リグニン (


リグニン (lignin) とは、高等植物の木化に関与する高分子のフェノール性化合物で、木質素とも呼ばれる。

構造

リグニンは、光合成(一次代謝)により同化された炭素化合物が更なる代謝(二次代謝)を受けることで合成されるフェニルプロパノイドのうち、p-クマリルアルコール・コニフェニルアルコール・シナピルアルコールという 3 種類のリグニンモノマーが、酵素(ラッカーゼ・ペルオキシダーゼ)の触媒の元で一電子酸化されフェノキシラジカルとなり、これがランダムなラジカルカップリングで高度に重合することにより三次元網目構造を形成した、巨大な生体高分子である。
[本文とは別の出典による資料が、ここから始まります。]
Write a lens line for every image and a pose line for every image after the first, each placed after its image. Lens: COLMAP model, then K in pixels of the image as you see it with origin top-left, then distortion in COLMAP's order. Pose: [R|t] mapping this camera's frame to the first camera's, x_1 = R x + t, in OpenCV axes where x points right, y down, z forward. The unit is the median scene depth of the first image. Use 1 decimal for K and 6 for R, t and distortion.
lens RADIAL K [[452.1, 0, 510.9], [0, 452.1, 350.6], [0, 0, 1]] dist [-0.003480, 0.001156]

その構造は複雑で、いまだにはっきりとはわかっていない。

生体高分子としては反応性が乏しく、リグニンを分解する事が可能な生物は白色腐朽菌のみであるが、白色腐朽菌などにより低分子化されたリグニンは Sphingomonas paucimobilis SYK-6 などのバクテリアにより分解され、無機化することが知られている。
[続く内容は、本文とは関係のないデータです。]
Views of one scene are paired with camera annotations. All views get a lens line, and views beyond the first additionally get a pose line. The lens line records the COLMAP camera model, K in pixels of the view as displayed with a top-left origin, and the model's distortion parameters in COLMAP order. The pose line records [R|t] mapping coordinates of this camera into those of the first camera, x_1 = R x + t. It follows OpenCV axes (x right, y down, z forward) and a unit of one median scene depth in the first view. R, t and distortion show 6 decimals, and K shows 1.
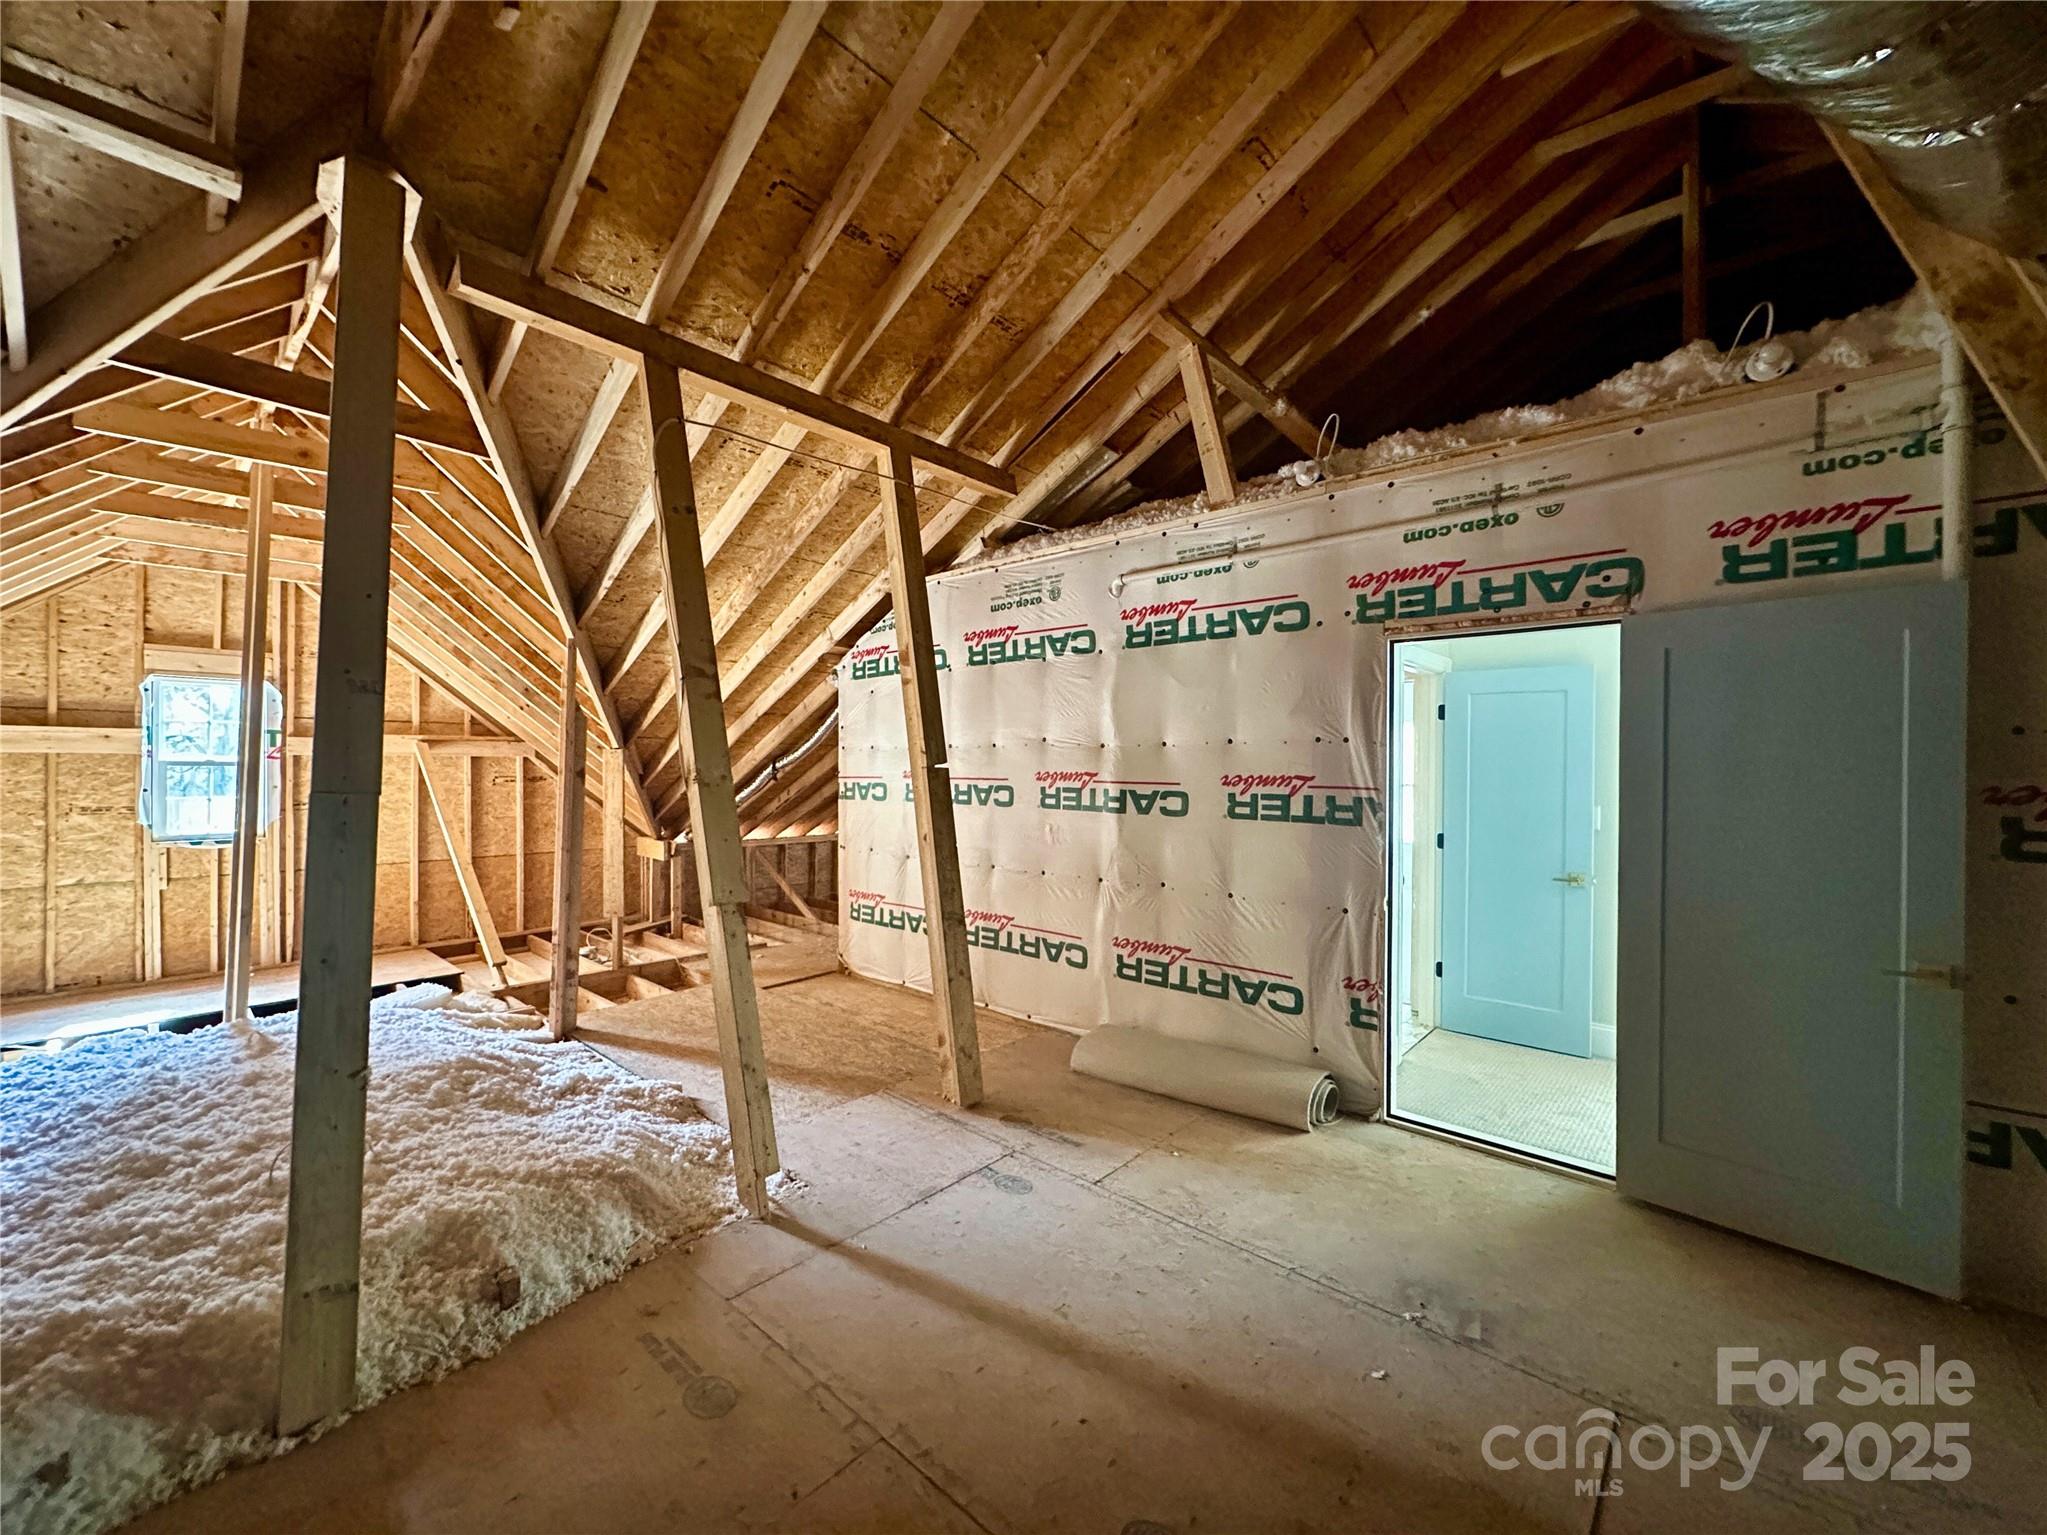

一方、人工的な可溶化は長い間不可能とされていたが、近年になって三重大学が60%硫酸中フェノール溶液での加水分解に、明治大学が水のみによる高温高圧での加水分解に成功し、低分子化することによるリグニンの可溶化が達成されたため、リグニンの再利用への道が開けつつある。

存在

リグニンは木材中の20%–30%を占めており、高等植物では生育に伴い、道管・仮道管・繊維などの組織でリグニンが生産される。生産されたリグニンはセルロースと結合した状態で存在し、完全に木化が進行すると木部の組織では強固なリグニン構造だけ残存して殆どの細胞は死細胞化した状態になる。

栄養学的な位置付け

栄養学の分野ではピュアココア(ココア豆からカロリーの高いココアバターを絞ったいわゆる「粕」)などに含まれている食物繊維としてのリグニンは難消化のため、腸管内の残留物の排出に役立つので、肥満等の各種成人病の防止やダイエットに役立つとされ機能の研究が進んでいる。